- [Testo in esame]

Nicoletta Figini, che aveva collo, mani e piedi legati, riesce a liberarsi parzialmente una narice solo quando i suoi assassini (si ipotizzò la presenza di due uomini) se ne erano già andati. Non le basterà per sopravvivere, una specie di illusione, che prolungherà solo un decesso inevitabile. Ottanta profili di Dna sospetti, tracce lasciate sulle borchie incastonate nella cintura usata dalla vittima per pratiche sadomaso che le legava il collo agli arti superiori e inferiori, in un incaprettamento punitivo, e altri sulle lenzuola attorcigliate sulla bocca che le impedivano di respirare.

- [I tuoi compiti]
A - Nel testo sull'omicidio di Nicoletta Figini, quanti profili di Dna sospetti vengono indicati?
B - Per ciascuna affermazione indica se concorda con il testo sull'omicidio di Nicoletta Figini, rispondendo sì o no e citando le parole del testo che lo stabiliscono: (i) Nicoletta Figini riuscì a liberarsi parzialmente una narice prima che gli assassini se ne andassero; (ii) si ipotizzò la presenza di due uomini; (iii) le lenzuola attorcigliate sulla bocca le impedivano di respirare.
C - Scrivi, per favore, il seguito del testo sull'omicidio di Nicoletta Figini, a partire dall'ultima frase riportata.

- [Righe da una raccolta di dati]
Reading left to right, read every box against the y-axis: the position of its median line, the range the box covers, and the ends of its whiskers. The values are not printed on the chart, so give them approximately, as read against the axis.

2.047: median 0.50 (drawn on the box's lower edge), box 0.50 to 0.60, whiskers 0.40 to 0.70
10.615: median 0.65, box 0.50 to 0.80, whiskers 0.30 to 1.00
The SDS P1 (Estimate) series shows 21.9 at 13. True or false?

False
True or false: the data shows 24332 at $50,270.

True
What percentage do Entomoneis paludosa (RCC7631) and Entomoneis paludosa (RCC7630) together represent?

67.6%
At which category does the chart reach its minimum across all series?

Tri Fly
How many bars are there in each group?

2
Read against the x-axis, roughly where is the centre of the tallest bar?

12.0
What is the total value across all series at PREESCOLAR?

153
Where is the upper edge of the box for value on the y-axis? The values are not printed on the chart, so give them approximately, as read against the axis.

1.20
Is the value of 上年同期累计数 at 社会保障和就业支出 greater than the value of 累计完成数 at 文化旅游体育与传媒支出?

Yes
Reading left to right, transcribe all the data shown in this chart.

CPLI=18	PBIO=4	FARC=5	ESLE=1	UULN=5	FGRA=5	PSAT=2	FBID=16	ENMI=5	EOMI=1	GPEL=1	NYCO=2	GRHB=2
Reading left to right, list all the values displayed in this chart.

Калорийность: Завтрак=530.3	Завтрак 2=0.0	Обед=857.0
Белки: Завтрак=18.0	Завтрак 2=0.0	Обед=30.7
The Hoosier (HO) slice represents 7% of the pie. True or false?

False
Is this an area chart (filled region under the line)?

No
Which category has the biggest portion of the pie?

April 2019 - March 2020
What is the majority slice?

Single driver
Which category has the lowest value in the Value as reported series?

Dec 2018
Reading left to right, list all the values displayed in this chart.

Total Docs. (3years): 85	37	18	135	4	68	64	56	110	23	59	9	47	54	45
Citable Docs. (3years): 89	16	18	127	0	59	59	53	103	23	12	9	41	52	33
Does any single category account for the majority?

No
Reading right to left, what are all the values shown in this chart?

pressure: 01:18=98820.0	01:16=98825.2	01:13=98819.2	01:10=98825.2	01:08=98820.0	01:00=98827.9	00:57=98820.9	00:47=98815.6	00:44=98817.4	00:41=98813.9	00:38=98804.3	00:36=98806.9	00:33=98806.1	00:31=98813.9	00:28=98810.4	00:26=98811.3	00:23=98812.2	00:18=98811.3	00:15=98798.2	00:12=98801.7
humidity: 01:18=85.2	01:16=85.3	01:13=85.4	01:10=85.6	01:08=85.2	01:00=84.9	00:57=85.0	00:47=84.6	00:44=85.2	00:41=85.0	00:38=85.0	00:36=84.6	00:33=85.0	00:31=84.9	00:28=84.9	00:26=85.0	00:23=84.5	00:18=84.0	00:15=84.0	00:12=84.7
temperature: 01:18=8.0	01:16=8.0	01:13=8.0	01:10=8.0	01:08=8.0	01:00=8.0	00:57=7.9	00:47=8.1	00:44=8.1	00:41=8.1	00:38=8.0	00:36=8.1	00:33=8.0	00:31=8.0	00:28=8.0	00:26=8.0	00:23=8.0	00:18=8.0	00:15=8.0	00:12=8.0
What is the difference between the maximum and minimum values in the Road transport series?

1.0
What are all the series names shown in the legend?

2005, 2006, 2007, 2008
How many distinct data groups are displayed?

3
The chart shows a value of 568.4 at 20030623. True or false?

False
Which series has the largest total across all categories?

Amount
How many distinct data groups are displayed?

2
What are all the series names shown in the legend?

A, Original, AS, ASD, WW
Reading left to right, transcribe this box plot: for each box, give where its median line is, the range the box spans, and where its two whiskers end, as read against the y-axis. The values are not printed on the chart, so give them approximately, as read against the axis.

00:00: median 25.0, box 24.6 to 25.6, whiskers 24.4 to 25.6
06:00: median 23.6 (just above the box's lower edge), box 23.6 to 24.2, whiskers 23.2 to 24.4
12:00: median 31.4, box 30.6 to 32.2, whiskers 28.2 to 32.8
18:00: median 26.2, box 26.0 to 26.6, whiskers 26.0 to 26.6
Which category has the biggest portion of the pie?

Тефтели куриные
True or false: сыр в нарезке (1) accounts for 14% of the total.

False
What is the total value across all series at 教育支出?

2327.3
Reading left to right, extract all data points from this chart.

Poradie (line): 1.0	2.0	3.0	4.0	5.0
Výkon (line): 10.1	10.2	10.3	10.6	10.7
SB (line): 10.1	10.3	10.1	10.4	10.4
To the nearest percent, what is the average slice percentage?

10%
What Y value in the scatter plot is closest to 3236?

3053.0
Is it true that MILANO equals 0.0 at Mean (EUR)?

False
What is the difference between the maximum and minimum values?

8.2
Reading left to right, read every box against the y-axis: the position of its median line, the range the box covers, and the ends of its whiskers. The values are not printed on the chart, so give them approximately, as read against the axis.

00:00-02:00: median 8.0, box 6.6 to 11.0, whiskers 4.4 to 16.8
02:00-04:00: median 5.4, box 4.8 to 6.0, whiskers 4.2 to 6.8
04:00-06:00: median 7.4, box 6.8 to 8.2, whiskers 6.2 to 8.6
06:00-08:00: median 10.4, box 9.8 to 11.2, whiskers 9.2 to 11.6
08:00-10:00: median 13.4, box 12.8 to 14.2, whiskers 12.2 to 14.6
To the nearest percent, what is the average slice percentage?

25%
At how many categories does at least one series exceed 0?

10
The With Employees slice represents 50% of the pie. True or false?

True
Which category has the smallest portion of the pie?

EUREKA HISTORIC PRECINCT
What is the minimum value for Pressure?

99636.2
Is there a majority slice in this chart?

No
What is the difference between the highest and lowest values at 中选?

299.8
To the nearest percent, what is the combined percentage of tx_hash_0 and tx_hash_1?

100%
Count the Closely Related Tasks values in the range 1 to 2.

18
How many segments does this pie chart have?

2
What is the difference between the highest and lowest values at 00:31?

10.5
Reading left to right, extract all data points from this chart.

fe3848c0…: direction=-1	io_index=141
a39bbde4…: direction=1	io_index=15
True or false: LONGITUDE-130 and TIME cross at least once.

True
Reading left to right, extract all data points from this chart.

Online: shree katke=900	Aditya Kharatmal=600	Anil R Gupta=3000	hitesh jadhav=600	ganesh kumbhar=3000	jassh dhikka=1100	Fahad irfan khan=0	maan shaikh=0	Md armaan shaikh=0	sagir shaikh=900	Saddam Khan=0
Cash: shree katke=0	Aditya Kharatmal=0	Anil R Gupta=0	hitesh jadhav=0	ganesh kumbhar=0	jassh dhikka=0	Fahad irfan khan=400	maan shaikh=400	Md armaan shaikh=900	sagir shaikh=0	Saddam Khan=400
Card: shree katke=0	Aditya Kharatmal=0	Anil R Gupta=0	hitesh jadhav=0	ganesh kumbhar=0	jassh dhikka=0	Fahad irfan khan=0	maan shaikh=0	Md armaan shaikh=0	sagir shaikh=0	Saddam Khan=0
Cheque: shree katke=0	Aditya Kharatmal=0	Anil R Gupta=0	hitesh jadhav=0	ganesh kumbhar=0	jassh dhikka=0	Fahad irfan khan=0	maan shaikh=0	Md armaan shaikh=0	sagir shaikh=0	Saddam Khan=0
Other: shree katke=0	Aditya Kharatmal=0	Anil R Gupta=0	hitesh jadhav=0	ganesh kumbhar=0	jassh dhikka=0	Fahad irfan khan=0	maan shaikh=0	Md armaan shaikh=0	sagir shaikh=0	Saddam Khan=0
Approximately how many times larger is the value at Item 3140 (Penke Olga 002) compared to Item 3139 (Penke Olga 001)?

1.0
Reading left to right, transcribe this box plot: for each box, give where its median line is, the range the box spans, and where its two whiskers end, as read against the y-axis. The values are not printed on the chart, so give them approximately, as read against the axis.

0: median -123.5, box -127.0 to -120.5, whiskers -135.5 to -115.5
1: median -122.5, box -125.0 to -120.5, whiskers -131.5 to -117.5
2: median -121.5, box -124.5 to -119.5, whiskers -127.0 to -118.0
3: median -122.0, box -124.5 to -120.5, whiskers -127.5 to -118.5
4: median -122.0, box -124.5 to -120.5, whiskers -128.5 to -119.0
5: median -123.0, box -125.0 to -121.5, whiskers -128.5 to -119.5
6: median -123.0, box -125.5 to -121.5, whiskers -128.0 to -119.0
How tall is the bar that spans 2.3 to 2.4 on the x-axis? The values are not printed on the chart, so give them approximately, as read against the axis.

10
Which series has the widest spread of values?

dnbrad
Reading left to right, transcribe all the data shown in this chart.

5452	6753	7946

- [Risposte per punto]
A - Ottanta profili di Dna sospetti.

B -
(i) No: "solo quando i suoi assassini (si ipotizzò la presenza di due uomini) se ne erano già andati".
(ii) Sì: "si ipotizzò la presenza di due uomini".
(iii) Sì: "le lenzuola attorcigliate sulla bocca che le impedivano di respirare".

C -
Indagini complicate

Le indagini sono apparse da subito complicate. La donna dopo la morte del marito viveva sola, non aveva parenti, né legami affettivi stabili, frequentava un centro per disintossicarsi dall’alcol e dalla droga di cui aveva ricominciato ad abusare dopo la fine della relazione con il socio negli sfortunati affari di un piccolo negozio di telefonia. Lei, a spese sue, gli aveva avviato l’attività commerciale; lui, invece, aveva iniziato a tradirla con una ragazza molto più giovane. Minorenne, 14 anni, e per questo l’uomo, cinquantenne, finirà in carcere pochi mesi dopo la sua morte violenta, con l’accusa di pedofilia. Gli investigatori, mettendo insieme il puzzle di una vita sfilacciata, si convinsero che la pista buona era quella che portava a Leopoli: una rapina finita in tragedia messa a segno da persone dell’Est che conoscevano molto bene l’appartamento, sapevano come muoversi, cosa rubare e conoscevano bene le abitudini della padrona di casa.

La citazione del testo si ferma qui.